Not any longer, he thought, but uncharacteristically lacked the confidence to say it.

‘He took such wonderful care of me,’ she mused.

‘You should have told me long ago,’ he murmured. ‘But then, I didn’t ask, did I? I never said one word that might have encouraged you to open yourself up to me as a person. I only thought about how madly I wanted you, and how you were leading me a merry dance.’

‘I meant to,’ she said. ‘After that first day I was so angry at the way you instinctively thought the worst of me. It never crossed your mind that I might have been sincerely fond of Antonio. I soon discovered that you knew nothing about love because you don’t believe in it.’

Suddenly she moved away slightly and turned, propping herself up on one elbow and surveying his face. ‘Shall I tell you something that’ll really annoy you?’

‘Anything that gives you pleasure,’ he said wryly.

‘I came to Venice with the fixed intention of selling you Larezzo. Antonio had told me that you’d probably make an offer and he was glad because it would give me some more financial security.’

She stopped, for Salvatore had covered his eyes and groaned.

‘And I drove you into opposing me by the way I behaved,’ he said at last. ‘I’m to blame for everything.’

‘No.’ She stroked his hair. ‘After what your grandmother told me I guess a lot of it was inevitable.’

He stared. ‘What did she tell you?’

‘About your father, and how he broke your mother’s heart with his other women.’

After a moment Salvatore asked quietly, ‘Is that all she told you?’

‘Only that your mother died suddenly.’

He sighed. ‘There’s a bit more to it than that.’

When he fell silent she moved closer and touched his face gently. ‘Do you want to tell me?’

‘Did my grandmother say that he brought his women home, and that they lived with us in a special part of the house where none of us were supposed to go?’

‘Yes, she said that.’

‘My mother encountered them sometimes.

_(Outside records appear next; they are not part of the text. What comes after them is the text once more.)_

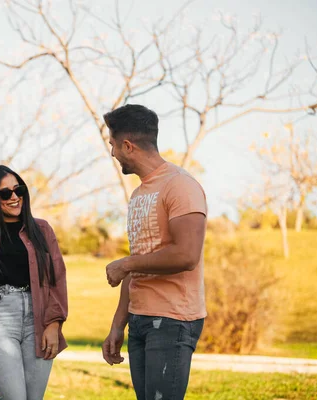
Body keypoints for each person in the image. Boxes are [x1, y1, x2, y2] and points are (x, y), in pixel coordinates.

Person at [101, 104, 207, 400]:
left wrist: (125, 264)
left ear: (127, 145)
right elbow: (138, 264)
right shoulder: (139, 194)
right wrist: (117, 325)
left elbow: (186, 255)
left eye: (112, 145)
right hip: (140, 319)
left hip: (172, 320)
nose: (112, 153)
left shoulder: (180, 186)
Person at [0, 165, 68, 400]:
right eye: (5, 193)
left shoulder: (41, 229)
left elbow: (57, 278)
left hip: (39, 317)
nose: (14, 197)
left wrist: (54, 323)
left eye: (18, 190)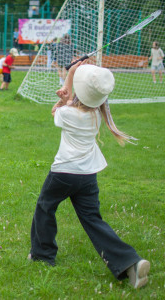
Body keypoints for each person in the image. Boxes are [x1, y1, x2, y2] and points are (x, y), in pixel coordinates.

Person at [29, 61, 150, 289]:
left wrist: (71, 73)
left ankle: (42, 255)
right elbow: (70, 102)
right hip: (88, 177)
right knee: (93, 220)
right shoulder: (97, 114)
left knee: (45, 207)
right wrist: (72, 76)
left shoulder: (67, 113)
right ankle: (131, 263)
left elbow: (58, 108)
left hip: (63, 173)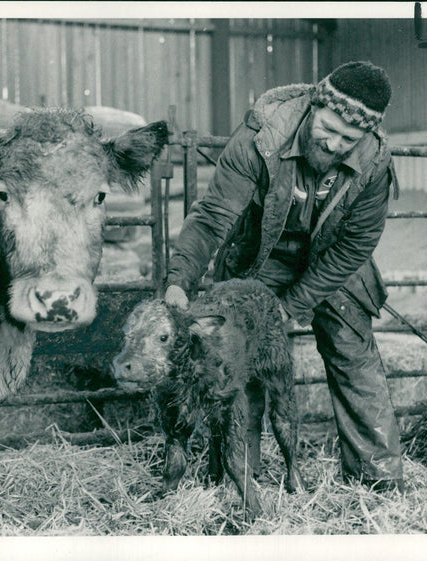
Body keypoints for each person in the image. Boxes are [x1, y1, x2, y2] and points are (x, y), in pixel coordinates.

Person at [165, 61, 405, 492]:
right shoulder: (263, 138)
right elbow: (213, 215)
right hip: (262, 252)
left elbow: (355, 246)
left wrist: (290, 306)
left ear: (366, 136)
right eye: (327, 129)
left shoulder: (374, 163)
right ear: (315, 105)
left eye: (347, 140)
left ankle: (378, 477)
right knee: (240, 348)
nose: (332, 144)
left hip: (332, 261)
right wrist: (179, 279)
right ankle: (242, 473)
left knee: (353, 350)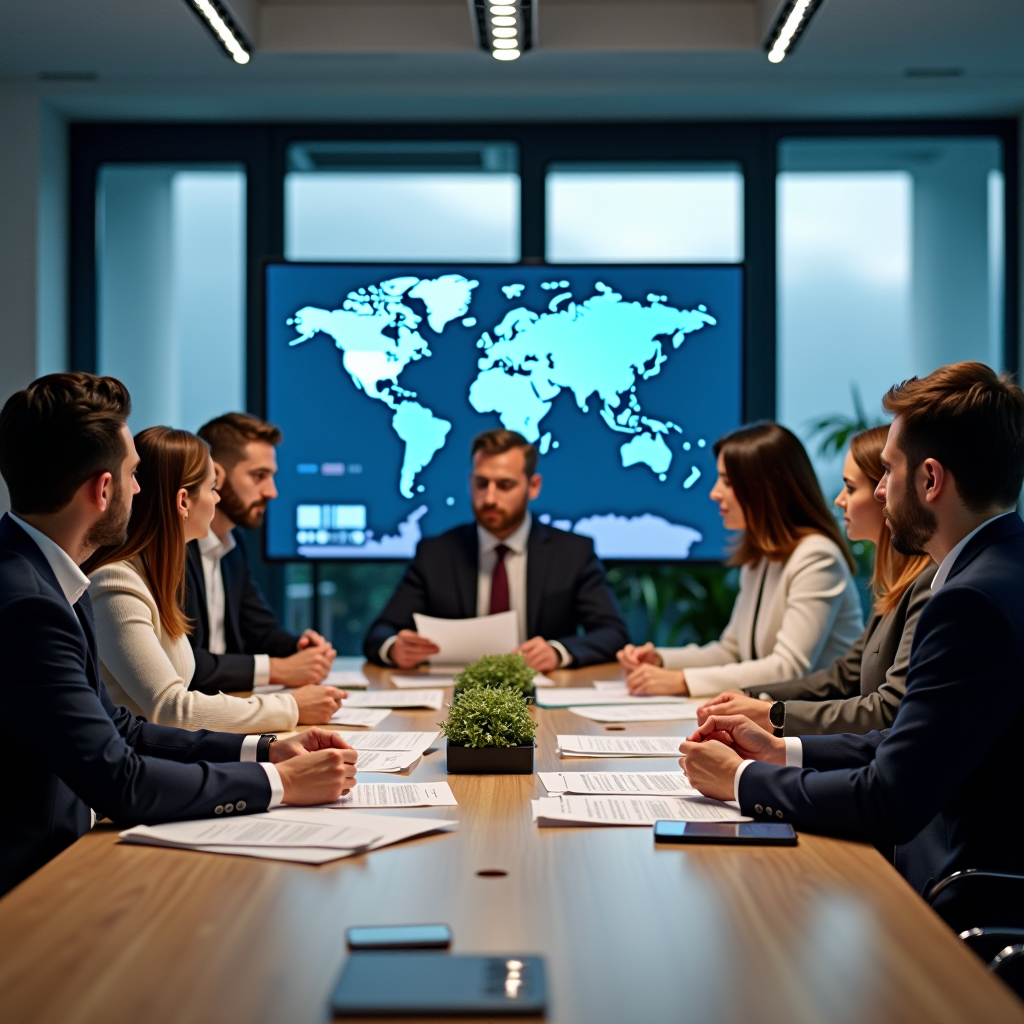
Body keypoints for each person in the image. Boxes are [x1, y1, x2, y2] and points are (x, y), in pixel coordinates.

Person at [0, 374, 357, 896]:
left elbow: (122, 727)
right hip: (35, 889)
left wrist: (265, 750)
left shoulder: (43, 577)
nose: (141, 490)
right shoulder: (30, 603)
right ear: (103, 490)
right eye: (132, 474)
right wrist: (280, 784)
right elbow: (121, 781)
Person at [681, 362, 1024, 892]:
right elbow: (906, 743)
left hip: (951, 898)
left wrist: (741, 780)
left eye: (887, 471)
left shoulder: (969, 601)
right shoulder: (998, 570)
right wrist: (780, 749)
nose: (879, 490)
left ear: (930, 479)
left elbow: (891, 796)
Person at [86, 427, 343, 732]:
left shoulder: (156, 575)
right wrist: (292, 706)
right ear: (184, 501)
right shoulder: (115, 582)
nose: (217, 499)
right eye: (212, 489)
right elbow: (171, 708)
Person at [695, 425, 935, 735]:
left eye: (849, 487)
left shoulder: (920, 582)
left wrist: (771, 712)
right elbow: (843, 675)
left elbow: (885, 708)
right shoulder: (896, 582)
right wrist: (756, 699)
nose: (838, 500)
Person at [617, 422, 863, 697]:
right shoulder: (761, 557)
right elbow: (732, 651)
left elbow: (789, 668)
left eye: (729, 482)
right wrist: (662, 661)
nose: (715, 492)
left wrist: (682, 681)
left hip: (817, 725)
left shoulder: (817, 557)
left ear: (766, 489)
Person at [363, 429, 628, 671]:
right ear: (470, 482)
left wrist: (558, 652)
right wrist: (394, 648)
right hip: (456, 696)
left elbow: (612, 633)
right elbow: (380, 633)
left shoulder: (573, 553)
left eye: (504, 485)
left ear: (533, 486)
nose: (490, 498)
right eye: (481, 484)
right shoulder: (436, 554)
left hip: (540, 695)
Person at [184, 412, 335, 695]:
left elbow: (260, 630)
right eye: (259, 476)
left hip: (228, 705)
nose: (272, 492)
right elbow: (183, 663)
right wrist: (278, 669)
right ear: (216, 475)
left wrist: (302, 649)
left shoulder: (234, 545)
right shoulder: (174, 551)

Then she’d retreat to her room and I’d hear her weeping. If I tried the door it was always locked. I wanted to comfort her, but she wouldn’t let me. I know now that there was no comfort anyone could have given her.

‘There was one woman whom my mother saw often because she wandered through the house whenever she wanted. She did it deliberately, I have no doubt of that. She wanted to be seen. She was letting everyone know that she considered herself the future mistress of the house, and my mother understood that message.

‘Then one night I stood outside her room, listening for her weeping, but it didn’t come. She never made a sound again. She’d taken her own life.

‘Since then I’ve always wondered, if I’d been more suspicious of the silence, if I’d forced the door open, would I have been in time to save her? I’ll never know.’

She was too shocked to utter comforting words where no comfort was possible. She only held him tight, stroking his head as tenderly as a mother with a child, and neither spoke for a long time.

‘How old were you when that happened?’ she whispered at last.

‘Fifteen.’

‘Sweet heaven!’

‘I grew up hating the idea of love because I’d seen what it could do. All women except my mother were monsters. It was safer to believe that. I resented you because you gave me thoughts I was ashamed of. I wanted you so badly that I’d forget everything else. All the things that had seemed important before were pushed aside, including my responsibilities to other people. In other words, I started acting like my father. I hated myself for that, and I almost hated you. But that was then. Not now.’